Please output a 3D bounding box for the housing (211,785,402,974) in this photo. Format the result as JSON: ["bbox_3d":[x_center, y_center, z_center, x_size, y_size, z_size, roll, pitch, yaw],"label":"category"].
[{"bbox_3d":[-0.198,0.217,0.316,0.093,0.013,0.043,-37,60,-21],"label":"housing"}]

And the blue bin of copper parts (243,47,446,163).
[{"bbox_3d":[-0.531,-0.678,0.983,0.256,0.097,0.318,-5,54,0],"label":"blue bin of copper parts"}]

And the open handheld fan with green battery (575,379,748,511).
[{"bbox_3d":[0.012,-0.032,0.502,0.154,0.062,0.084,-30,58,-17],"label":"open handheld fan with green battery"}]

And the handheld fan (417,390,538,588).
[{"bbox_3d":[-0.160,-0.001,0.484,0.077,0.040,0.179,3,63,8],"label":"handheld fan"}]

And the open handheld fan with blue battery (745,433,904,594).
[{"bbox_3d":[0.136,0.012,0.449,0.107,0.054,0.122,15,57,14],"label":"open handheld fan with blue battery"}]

ASSIGNMENT - Retype all of the data word for word.

PROBLEM SOLUTION -
Please output a 3D bounding box for the housing (211,785,402,974) in this photo. Format the result as JSON: ["bbox_3d":[x_center, y_center, z_center, x_size, y_size, z_size, roll, pitch, yaw],"label":"category"].
[{"bbox_3d":[-0.198,0.217,0.316,0.093,0.013,0.043,-37,60,-21],"label":"housing"}]

And the blue bin of copper parts (243,47,446,163).
[{"bbox_3d":[-0.531,-0.678,0.983,0.256,0.097,0.318,-5,54,0],"label":"blue bin of copper parts"}]

And the open handheld fan with green battery (575,379,748,511).
[{"bbox_3d":[0.012,-0.032,0.502,0.154,0.062,0.084,-30,58,-17],"label":"open handheld fan with green battery"}]

And the handheld fan (417,390,538,588).
[{"bbox_3d":[-0.160,-0.001,0.484,0.077,0.040,0.179,3,63,8],"label":"handheld fan"}]

And the open handheld fan with blue battery (745,433,904,594).
[{"bbox_3d":[0.136,0.012,0.449,0.107,0.054,0.122,15,57,14],"label":"open handheld fan with blue battery"}]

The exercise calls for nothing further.